4. A new frontier in street photography
Some ideas:
- Expanding the notion and concept of street photography, to encompass (almost all) forms of photography.
- To make street photography the dominant form of photography.
- To experiment and create new approaches and techniques in street photography (what new street photography techniques and approaches have yet been discovered? Has anyone shot street photography with only a selfie camera on a phone for example?)
- Getting more iPhone photographers into street photography. Perhaps iPhone Pro becomes dominant street photography camera (lots of hope with new street photography compositions with the ultra wide angle lens).
5. More street photography bloggers
This is key:
No Instagram; blogging is king.
I think Instagram is good for individuals and developing economies who cannot afford $10 a month in hosting fees. But if you are an individual who likes to drink espressos or eat out often, it is bollocks to say you cannot afford $10 a month in web hosting fees.

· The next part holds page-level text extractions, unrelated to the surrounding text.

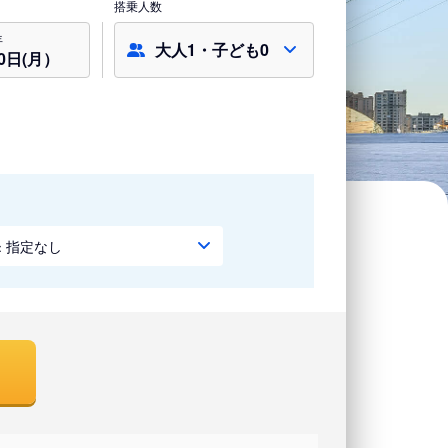
搭乗人数
年
大人1・子ども0
0日(月）
指定なし
：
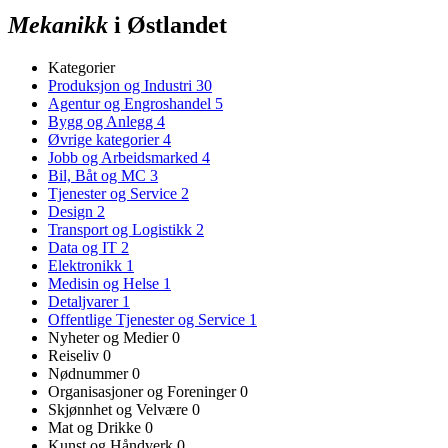
Mekanikk
i Østlandet
Kategorier
Produksjon og Industri
30
Agentur og Engroshandel
5
Bygg og Anlegg
4
Øvrige kategorier
4
Jobb og Arbeidsmarked
4
Bil, Båt og MC
3
Tjenester og Service
2
Design
2
Transport og Logistikk
2
Data og IT
2
Elektronikk
1
Medisin og Helse
1
Detaljvarer
1
Offentlige Tjenester og Service
1
Nyheter og Medier
0
Reiseliv
0
Nødnummer
0
Organisasjoner og Foreninger
0
Skjønnhet og Velvære
0
Mat og Drikke
0
Kunst og Håndverk
0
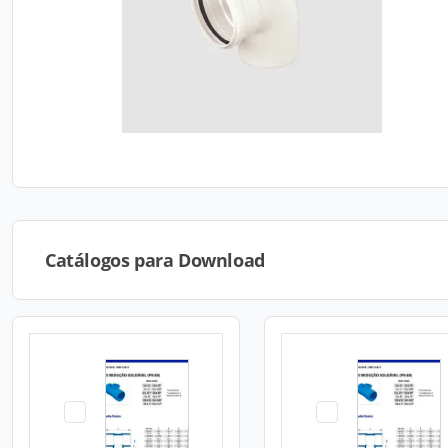
Catálogos para Download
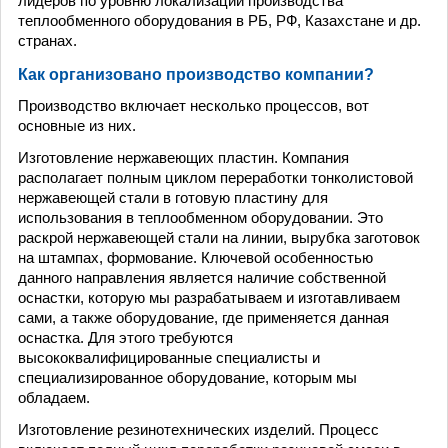
лидеров по уровню локализации производства
теплообменного оборудования в РБ, РФ, Казахстане и др.
странах.
Как организовано производство компании?
Производство включает несколько процессов, вот
основные из них.
Изготовление нержавеющих пластин. Компания
располагает полным циклом переработки тонколистовой
нержавеющей стали в готовую пластину для
использования в теплообменном оборудовании. Это
раскрой нержавеющей стали на линии, вырубка заготовок
на штампах, формование. Ключевой особенностью
данного направления является наличие собственной
оснастки, которую мы разрабатываем и изготавливаем
сами, а также оборудование, где применяется данная
оснастка. Для этого требуются
высококвалифицированные специалисты и
специализированное оборудование, которым мы
обладаем.
Изготовление резинотехнических изделий. Процесс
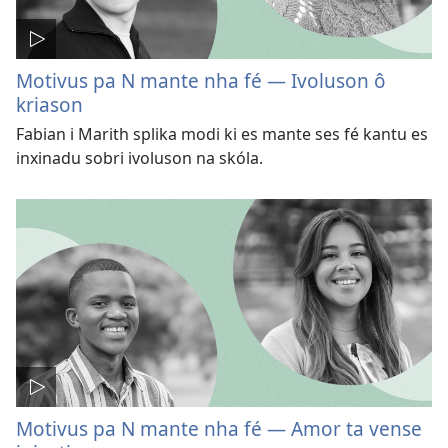
Motivus pa N mante nha fé — Ivoluson ô
kriason
Fabian i Marith splika modi ki es mante ses fé kantu es
inxinadu sobri ivoluson na skóla.
Motivus pa N mante nha fé — Amor ta vense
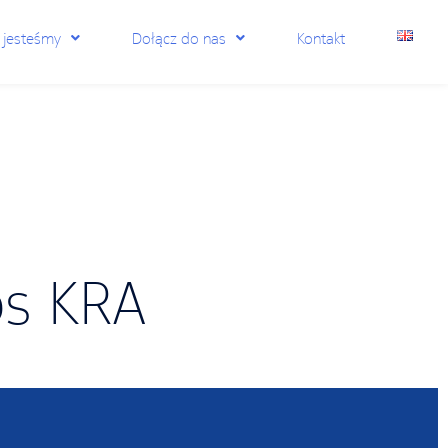
 jesteśmy
Dołącz do nas
Kontakt
s KRA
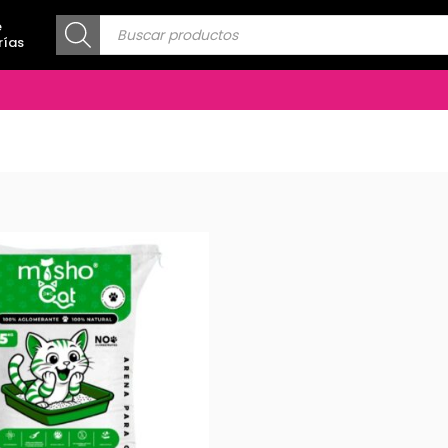
Búsqueda
e
de
rías
productos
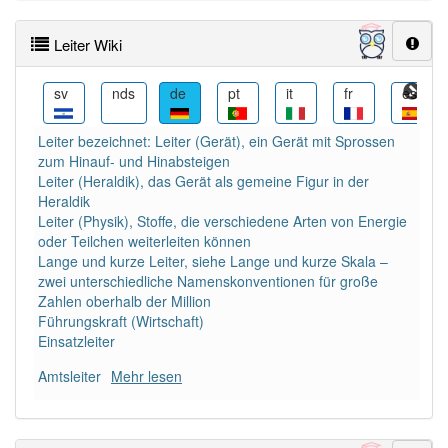
Wörter mit Endung
-leiter
: 111
Leiter Wiki
Wörter mit Endung
-leiter
aber mit einem anderen
es
sv
nds
de
pt
it
fr
es
Artikel: 61
Leiter bezeichnet: Leiter (Gerät), ein Gerät mit Sprossen
93% unserer Spielapp-Nutzer haben den Artikel
zum Hinauf- und Hinabsteigen
korrekt erraten.
Leiter (Heraldik), das Gerät als gemeine Figur in der
Heraldik
Leiter (Physik), Stoffe, die verschiedene Arten von Energie
oder Teilchen weiterleiten können
Lange und kurze Leiter, siehe Lange und kurze Skala –
zwei unterschiedliche Namenskonventionen für große
Zahlen oberhalb der Million
Führungskraft (Wirtschaft)
Einsatzleiter
Amtsleiter
Mehr lesen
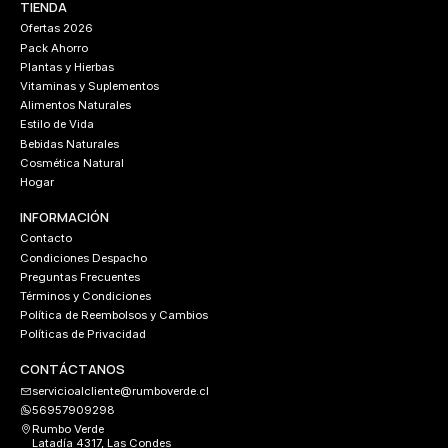
TIENDA
Ofertas 2026
Pack Ahorro
Plantas y Hierbas
Vitaminas y Suplementos
Alimentos Naturales
Estilo de Vida
Bebidas Naturales
Cosmética Natural
Hogar
INFORMACIÓN
Contacto
Condiciones Despacho
Preguntas Frecuentes
Términos y Condiciones
Política de Reembolsos y Cambios
Políticas de Privacidad
CONTÁCTANOS
servicioalcliente@rumboverde.cl
56957909298
Rumbo Verde
Latadía 4317, Las Condes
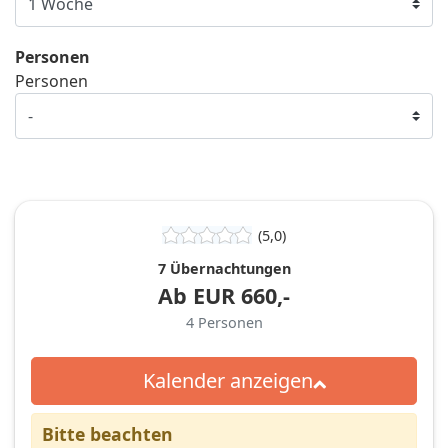
Personen
Personen
(5,0)
7 Übernachtungen
Ab
EUR
660,-
4
Personen
Kalender anzeigen
Bitte beachten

- To start your own blog, sign up on 1and1.com or bluehost.com
- Install WordPress.org framework
- Start blogging and sharing your own photos on your own blog!
By only using social media for your photos you become a digital share cropper. And question:
Will Instagram still be popular 10 years, 20 years, 30 years, 40 years, or 50 years from now?
It might still be used, but look at what happened to Xanga, Live Journal, Poaterous, Flickr, Tumblr, and all these other photo sharing platforms. Even young people nowadays don’t like to use Facebook, they’re mostly on Snapchat.
Social media won’t last; but the “world wide web” (and blogs) will.
Even now; I’m starting to try to ween off uploading to YouTube. Why? It’s becoming overridden with advertisements, and aesthetically it’s super ugly now. I’m starting to upload more to this blog (WordPress Jetpack has video subscription service). I think this will be a good long term strategy:
6. Street photography will always exist (as long as cities exist).
One of my biggest personal draws for street photography is that I’m endlessly fascinated by people, sociology, architecture, urbanism, and cities.
The trend is more and more people are moving into cities, cities are becoming more populated, and more people are getting into photography (via iPhone). Therefore I predict the trend will be:
Street photography will become indefinitely more and more popular, and will become the dominant photography form.
It’s a brave new world and bright new future for street photography. Don’t be left behind!